* Problem to solve *
Give back each entry word for word, but drop the images.

* Source records *
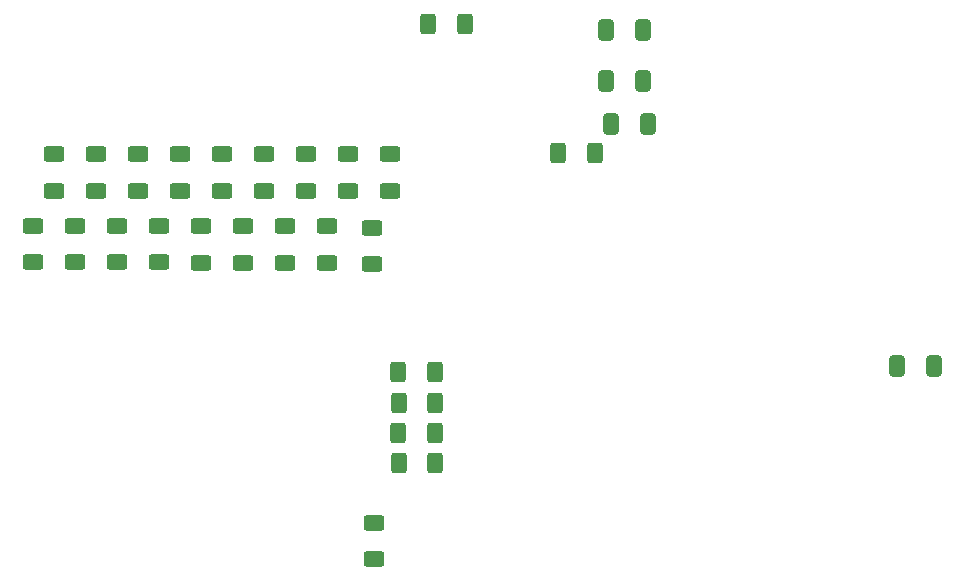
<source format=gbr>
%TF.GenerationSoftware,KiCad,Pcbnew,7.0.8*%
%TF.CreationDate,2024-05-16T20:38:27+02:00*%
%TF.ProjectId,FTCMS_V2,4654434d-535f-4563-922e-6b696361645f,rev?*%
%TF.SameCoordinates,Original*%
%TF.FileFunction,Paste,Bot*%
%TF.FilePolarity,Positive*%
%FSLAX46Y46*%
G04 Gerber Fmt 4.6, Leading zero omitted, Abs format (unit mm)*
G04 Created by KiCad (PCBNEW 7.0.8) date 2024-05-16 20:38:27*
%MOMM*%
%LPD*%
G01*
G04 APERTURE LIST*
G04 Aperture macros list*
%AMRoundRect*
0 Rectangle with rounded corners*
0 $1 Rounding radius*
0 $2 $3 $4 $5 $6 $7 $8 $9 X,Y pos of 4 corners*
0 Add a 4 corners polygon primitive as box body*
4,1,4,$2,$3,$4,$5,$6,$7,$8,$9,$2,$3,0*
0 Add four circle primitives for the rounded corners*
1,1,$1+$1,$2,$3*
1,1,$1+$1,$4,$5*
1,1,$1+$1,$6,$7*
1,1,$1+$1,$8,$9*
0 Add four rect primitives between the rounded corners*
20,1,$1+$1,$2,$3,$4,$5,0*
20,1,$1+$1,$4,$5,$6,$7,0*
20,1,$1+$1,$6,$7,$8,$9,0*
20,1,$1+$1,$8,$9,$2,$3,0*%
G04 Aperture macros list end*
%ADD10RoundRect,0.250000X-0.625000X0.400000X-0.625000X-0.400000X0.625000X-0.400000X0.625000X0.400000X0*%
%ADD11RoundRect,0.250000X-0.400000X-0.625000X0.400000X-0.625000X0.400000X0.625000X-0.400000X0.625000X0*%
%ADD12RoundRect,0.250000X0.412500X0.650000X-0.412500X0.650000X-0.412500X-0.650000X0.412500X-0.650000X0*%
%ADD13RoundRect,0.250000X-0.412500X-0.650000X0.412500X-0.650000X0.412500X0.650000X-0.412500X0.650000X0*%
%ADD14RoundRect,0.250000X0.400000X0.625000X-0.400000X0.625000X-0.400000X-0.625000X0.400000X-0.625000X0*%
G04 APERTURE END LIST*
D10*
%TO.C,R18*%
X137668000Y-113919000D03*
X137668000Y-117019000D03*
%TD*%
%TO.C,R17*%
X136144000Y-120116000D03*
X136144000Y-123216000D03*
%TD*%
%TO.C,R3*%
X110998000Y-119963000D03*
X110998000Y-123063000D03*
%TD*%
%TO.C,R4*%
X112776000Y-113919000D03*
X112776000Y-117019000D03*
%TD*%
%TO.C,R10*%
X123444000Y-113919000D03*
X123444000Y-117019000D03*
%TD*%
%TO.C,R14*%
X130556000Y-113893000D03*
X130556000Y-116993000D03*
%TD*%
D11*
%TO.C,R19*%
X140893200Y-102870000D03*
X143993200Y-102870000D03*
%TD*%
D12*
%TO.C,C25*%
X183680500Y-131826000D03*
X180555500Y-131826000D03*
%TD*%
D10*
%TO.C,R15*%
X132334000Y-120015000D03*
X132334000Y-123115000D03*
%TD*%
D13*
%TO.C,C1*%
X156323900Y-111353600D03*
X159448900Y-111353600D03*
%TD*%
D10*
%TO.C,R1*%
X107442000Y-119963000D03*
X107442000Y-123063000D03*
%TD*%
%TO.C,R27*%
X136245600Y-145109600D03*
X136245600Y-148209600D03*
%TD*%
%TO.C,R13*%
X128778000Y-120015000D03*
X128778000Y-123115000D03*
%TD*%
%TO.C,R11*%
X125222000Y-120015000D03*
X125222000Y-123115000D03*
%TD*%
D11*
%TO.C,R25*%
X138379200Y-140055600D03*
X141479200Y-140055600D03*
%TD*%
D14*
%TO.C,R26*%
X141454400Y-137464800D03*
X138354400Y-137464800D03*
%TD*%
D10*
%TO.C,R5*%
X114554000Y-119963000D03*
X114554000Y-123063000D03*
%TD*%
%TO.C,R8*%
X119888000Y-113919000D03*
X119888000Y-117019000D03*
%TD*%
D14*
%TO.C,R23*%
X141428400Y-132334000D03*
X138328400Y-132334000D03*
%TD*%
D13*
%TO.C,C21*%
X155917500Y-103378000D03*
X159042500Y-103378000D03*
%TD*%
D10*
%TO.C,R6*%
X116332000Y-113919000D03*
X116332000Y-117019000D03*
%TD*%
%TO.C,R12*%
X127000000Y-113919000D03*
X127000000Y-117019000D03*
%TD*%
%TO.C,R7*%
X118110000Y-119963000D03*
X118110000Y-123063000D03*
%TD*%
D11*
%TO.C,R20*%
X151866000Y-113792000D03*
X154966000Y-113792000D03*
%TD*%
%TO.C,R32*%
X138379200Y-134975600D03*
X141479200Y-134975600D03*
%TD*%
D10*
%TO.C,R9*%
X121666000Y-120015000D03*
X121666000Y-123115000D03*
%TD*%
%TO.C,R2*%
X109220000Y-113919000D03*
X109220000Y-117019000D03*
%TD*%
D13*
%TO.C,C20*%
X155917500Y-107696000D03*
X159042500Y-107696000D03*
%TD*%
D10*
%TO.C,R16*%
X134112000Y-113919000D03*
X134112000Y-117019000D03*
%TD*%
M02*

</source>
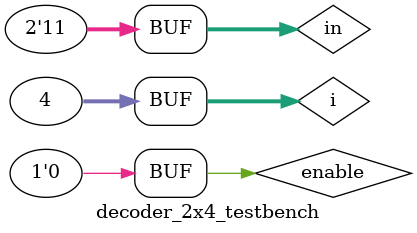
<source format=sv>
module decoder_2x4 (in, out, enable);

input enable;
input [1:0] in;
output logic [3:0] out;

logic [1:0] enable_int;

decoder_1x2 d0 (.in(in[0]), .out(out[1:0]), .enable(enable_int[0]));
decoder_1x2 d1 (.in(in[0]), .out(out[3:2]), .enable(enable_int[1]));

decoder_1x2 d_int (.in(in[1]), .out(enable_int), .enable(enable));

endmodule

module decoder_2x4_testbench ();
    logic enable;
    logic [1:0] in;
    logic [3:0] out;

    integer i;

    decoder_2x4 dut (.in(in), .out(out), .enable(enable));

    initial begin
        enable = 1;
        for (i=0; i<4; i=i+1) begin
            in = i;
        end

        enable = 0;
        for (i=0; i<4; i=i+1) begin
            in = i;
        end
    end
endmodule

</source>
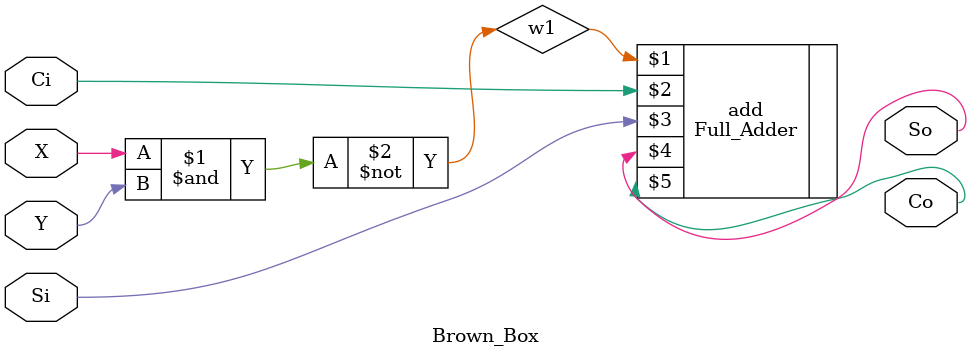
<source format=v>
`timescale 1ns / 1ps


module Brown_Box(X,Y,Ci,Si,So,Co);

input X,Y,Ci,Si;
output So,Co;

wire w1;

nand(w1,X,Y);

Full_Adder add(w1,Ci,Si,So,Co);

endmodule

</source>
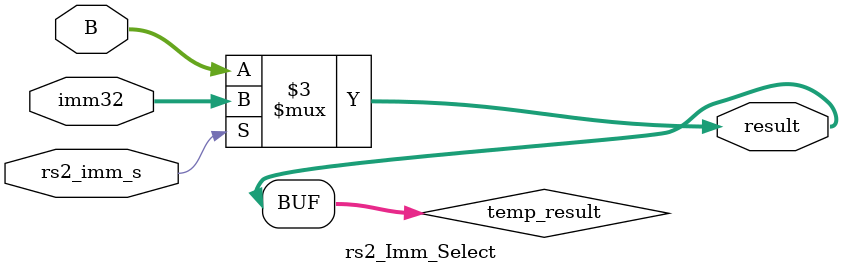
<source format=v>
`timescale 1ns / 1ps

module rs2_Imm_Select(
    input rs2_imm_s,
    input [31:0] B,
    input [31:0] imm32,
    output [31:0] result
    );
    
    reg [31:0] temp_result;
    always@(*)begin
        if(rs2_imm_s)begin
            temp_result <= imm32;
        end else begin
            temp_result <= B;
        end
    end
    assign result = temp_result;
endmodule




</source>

* The completed task *
<source format=gbr>
%TF.GenerationSoftware,KiCad,Pcbnew,7.0.8*%
%TF.CreationDate,2024-05-16T20:38:27+02:00*%
%TF.ProjectId,FTCMS_V2,4654434d-535f-4563-922e-6b696361645f,rev?*%
%TF.SameCoordinates,Original*%
%TF.FileFunction,Paste,Bot*%
%TF.FilePolarity,Positive*%
%FSLAX46Y46*%
G04 Gerber Fmt 4.6, Leading zero omitted, Abs format (unit mm)*
G04 Created by KiCad (PCBNEW 7.0.8) date 2024-05-16 20:38:27*
%MOMM*%
%LPD*%
G01*
G04 APERTURE LIST*
G04 Aperture macros list*
%AMRoundRect*
0 Rectangle with rounded corners*
0 $1 Rounding radius*
0 $2 $3 $4 $5 $6 $7 $8 $9 X,Y pos of 4 corners*
0 Add a 4 corners polygon primitive as box body*
4,1,4,$2,$3,$4,$5,$6,$7,$8,$9,$2,$3,0*
0 Add four circle primitives for the rounded corners*
1,1,$1+$1,$2,$3*
1,1,$1+$1,$4,$5*
1,1,$1+$1,$6,$7*
1,1,$1+$1,$8,$9*
0 Add four rect primitives between the rounded corners*
20,1,$1+$1,$2,$3,$4,$5,0*
20,1,$1+$1,$4,$5,$6,$7,0*
20,1,$1+$1,$6,$7,$8,$9,0*
20,1,$1+$1,$8,$9,$2,$3,0*%
G04 Aperture macros list end*
%ADD10RoundRect,0.250000X-0.625000X0.400000X-0.625000X-0.400000X0.625000X-0.400000X0.625000X0.400000X0*%
%ADD11RoundRect,0.250000X-0.400000X-0.625000X0.400000X-0.625000X0.400000X0.625000X-0.400000X0.625000X0*%
%ADD12RoundRect,0.250000X0.412500X0.650000X-0.412500X0.650000X-0.412500X-0.650000X0.412500X-0.650000X0*%
%ADD13RoundRect,0.250000X-0.412500X-0.650000X0.412500X-0.650000X0.412500X0.650000X-0.412500X0.650000X0*%
%ADD14RoundRect,0.250000X0.400000X0.625000X-0.400000X0.625000X-0.400000X-0.625000X0.400000X-0.625000X0*%
G04 APERTURE END LIST*
D10*
%TO.C,R18*%
X137668000Y-113919000D03*
X137668000Y-117019000D03*
%TD*%
%TO.C,R17*%
X136144000Y-120116000D03*
X136144000Y-123216000D03*
%TD*%
%TO.C,R3*%
X110998000Y-119963000D03*
X110998000Y-123063000D03*
%TD*%
%TO.C,R4*%
X112776000Y-113919000D03*
X112776000Y-117019000D03*
%TD*%
%TO.C,R10*%
X123444000Y-113919000D03*
X123444000Y-117019000D03*
%TD*%
%TO.C,R14*%
X130556000Y-113893000D03*
X130556000Y-116993000D03*
%TD*%
D11*
%TO.C,R19*%
X140893200Y-102870000D03*
X143993200Y-102870000D03*
%TD*%
D12*
%TO.C,C25*%
X183680500Y-131826000D03*
X180555500Y-131826000D03*
%TD*%
D10*
%TO.C,R15*%
X132334000Y-120015000D03*
X132334000Y-123115000D03*
%TD*%
D13*
%TO.C,C1*%
X156323900Y-111353600D03*
X159448900Y-111353600D03*
%TD*%
D10*
%TO.C,R1*%
X107442000Y-119963000D03*
X107442000Y-123063000D03*
%TD*%
%TO.C,R27*%
X136245600Y-145109600D03*
X136245600Y-148209600D03*
%TD*%
%TO.C,R13*%
X128778000Y-120015000D03*
X128778000Y-123115000D03*
%TD*%
%TO.C,R11*%
X125222000Y-120015000D03*
X125222000Y-123115000D03*
%TD*%
D11*
%TO.C,R25*%
X138379200Y-140055600D03*
X141479200Y-140055600D03*
%TD*%
D14*
%TO.C,R26*%
X141454400Y-137464800D03*
X138354400Y-137464800D03*
%TD*%
D10*
%TO.C,R5*%
X114554000Y-119963000D03*
X114554000Y-123063000D03*
%TD*%
%TO.C,R8*%
X119888000Y-113919000D03*
X119888000Y-117019000D03*
%TD*%
D14*
%TO.C,R23*%
X141428400Y-132334000D03*
X138328400Y-132334000D03*
%TD*%
D13*
%TO.C,C21*%
X155917500Y-103378000D03*
X159042500Y-103378000D03*
%TD*%
D10*
%TO.C,R6*%
X116332000Y-113919000D03*
X116332000Y-117019000D03*
%TD*%
%TO.C,R12*%
X127000000Y-113919000D03*
X127000000Y-117019000D03*
%TD*%
%TO.C,R7*%
X118110000Y-119963000D03*
X118110000Y-123063000D03*
%TD*%
D11*
%TO.C,R20*%
X151866000Y-113792000D03*
X154966000Y-113792000D03*
%TD*%
%TO.C,R32*%
X138379200Y-134975600D03*
X141479200Y-134975600D03*
%TD*%
D10*
%TO.C,R9*%
X121666000Y-120015000D03*
X121666000Y-123115000D03*
%TD*%
%TO.C,R2*%
X109220000Y-113919000D03*
X109220000Y-117019000D03*
%TD*%
D13*
%TO.C,C20*%
X155917500Y-107696000D03*
X159042500Y-107696000D03*
%TD*%
D10*
%TO.C,R16*%
X134112000Y-113919000D03*
X134112000Y-117019000D03*
%TD*%
M02*

</source>
<source format=sv>
module decoder_2x4 (in, out, enable);

input enable;
input [1:0] in;
output logic [3:0] out;

logic [1:0] enable_int;

decoder_1x2 d0 (.in(in[0]), .out(out[1:0]), .enable(enable_int[0]));
decoder_1x2 d1 (.in(in[0]), .out(out[3:2]), .enable(enable_int[1]));

decoder_1x2 d_int (.in(in[1]), .out(enable_int), .enable(enable));

endmodule

module decoder_2x4_testbench ();
    logic enable;
    logic [1:0] in;
    logic [3:0] out;

    integer i;

    decoder_2x4 dut (.in(in), .out(out), .enable(enable));

    initial begin
        enable = 1;
        for (i=0; i<4; i=i+1) begin
            in = i;
        end

        enable = 0;
        for (i=0; i<4; i=i+1) begin
            in = i;
        end
    end
endmodule

</source>
<source format=v>
`timescale 1ns / 1ps


module Brown_Box(X,Y,Ci,Si,So,Co);

input X,Y,Ci,Si;
output So,Co;

wire w1;

nand(w1,X,Y);

Full_Adder add(w1,Ci,Si,So,Co);

endmodule

</source>
<source format=v>
`timescale 1ns / 1ps

module rs2_Imm_Select(
    input rs2_imm_s,
    input [31:0] B,
    input [31:0] imm32,
    output [31:0] result
    );
    
    reg [31:0] temp_result;
    always@(*)begin
        if(rs2_imm_s)begin
            temp_result <= imm32;
        end else begin
            temp_result <= B;
        end
    end
    assign result = temp_result;
endmodule




</source>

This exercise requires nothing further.